Data items:
= Beginning of Section =

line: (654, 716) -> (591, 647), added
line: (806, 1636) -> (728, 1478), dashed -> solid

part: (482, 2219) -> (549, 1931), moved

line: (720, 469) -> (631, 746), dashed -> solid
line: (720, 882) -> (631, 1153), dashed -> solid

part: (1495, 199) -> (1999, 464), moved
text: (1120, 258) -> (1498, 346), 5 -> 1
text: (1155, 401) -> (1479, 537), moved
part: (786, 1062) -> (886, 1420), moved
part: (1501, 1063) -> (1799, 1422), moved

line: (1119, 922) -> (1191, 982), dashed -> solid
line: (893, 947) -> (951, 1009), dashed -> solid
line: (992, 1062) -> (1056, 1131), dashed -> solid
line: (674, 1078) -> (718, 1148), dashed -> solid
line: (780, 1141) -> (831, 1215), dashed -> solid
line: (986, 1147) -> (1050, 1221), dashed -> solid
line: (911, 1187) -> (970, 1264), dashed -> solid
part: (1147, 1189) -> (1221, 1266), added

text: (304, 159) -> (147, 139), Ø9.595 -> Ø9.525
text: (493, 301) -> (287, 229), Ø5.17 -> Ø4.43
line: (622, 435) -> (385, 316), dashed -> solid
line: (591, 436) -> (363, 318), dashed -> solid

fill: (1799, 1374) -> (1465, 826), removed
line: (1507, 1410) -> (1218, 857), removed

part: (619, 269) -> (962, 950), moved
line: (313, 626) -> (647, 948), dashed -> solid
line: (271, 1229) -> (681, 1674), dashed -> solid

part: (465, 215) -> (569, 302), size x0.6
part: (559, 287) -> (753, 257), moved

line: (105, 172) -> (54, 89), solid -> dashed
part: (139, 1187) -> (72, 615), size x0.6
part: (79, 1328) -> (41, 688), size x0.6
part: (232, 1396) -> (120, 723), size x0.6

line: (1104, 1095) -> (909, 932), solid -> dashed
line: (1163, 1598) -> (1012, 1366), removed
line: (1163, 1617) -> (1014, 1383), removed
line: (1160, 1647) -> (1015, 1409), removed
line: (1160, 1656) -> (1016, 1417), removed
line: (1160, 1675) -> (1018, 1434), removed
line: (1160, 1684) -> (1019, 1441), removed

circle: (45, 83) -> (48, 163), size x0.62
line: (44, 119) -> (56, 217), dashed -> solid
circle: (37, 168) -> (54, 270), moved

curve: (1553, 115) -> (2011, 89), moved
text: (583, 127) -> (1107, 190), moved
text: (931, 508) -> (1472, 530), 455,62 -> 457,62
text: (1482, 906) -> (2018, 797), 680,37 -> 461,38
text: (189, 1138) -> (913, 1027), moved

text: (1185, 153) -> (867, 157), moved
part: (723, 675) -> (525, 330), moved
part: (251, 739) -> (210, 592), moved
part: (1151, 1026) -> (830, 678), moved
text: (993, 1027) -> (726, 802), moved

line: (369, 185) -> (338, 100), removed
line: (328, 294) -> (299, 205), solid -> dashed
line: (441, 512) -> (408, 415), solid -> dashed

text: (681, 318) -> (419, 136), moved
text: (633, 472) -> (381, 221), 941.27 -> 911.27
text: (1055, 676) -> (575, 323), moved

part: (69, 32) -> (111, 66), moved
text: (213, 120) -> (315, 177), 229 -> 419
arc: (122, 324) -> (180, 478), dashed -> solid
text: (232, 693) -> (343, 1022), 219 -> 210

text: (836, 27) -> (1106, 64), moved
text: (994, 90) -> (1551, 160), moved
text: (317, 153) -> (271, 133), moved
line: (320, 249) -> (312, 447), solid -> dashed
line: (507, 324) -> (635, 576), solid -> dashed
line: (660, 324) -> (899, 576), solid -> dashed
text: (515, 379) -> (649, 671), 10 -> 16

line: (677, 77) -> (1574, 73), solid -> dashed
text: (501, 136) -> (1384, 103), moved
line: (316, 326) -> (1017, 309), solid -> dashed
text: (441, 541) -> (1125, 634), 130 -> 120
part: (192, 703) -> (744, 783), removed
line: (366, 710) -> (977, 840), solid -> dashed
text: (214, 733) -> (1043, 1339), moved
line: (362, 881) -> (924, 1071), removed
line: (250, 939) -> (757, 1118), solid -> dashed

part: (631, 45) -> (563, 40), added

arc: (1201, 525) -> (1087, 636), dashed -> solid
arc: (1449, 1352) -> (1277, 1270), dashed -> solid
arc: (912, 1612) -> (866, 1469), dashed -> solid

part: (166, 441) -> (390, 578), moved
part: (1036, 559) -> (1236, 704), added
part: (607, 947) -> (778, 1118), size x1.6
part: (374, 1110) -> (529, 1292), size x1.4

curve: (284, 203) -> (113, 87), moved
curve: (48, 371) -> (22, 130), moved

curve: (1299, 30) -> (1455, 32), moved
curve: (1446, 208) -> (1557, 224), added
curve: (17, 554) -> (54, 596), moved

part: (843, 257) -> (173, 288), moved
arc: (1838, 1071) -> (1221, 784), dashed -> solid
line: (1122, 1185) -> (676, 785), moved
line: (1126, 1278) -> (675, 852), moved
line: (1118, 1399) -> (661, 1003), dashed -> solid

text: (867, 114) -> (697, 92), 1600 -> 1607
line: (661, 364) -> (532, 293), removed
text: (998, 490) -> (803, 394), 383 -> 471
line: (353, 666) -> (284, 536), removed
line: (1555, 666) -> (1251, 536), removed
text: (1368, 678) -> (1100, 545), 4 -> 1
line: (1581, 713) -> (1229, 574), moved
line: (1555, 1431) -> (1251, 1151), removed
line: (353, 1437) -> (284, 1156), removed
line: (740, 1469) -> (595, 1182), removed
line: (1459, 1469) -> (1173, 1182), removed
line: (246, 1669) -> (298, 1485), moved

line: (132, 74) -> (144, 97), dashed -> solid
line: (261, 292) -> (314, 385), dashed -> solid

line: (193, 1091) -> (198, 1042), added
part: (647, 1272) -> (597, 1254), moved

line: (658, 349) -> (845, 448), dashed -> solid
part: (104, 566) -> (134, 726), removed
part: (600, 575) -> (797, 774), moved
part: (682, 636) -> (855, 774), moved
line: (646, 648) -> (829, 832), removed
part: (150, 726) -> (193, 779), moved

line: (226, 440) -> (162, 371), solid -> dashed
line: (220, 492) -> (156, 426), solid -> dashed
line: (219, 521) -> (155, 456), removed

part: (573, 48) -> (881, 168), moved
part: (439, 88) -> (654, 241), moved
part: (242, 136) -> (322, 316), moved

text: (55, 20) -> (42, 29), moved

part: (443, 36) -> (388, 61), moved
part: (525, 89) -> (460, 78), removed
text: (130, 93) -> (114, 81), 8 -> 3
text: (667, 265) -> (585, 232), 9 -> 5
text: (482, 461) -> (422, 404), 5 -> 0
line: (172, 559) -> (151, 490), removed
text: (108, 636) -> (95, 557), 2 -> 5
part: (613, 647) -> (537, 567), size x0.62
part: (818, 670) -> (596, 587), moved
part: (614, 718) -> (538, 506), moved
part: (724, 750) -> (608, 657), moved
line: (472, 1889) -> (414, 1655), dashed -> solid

= End of Section =

▸ **What to do**:
Figure out how many lines in the entries above contain "curve". Write only that number.

▸ **Output of the task**:
6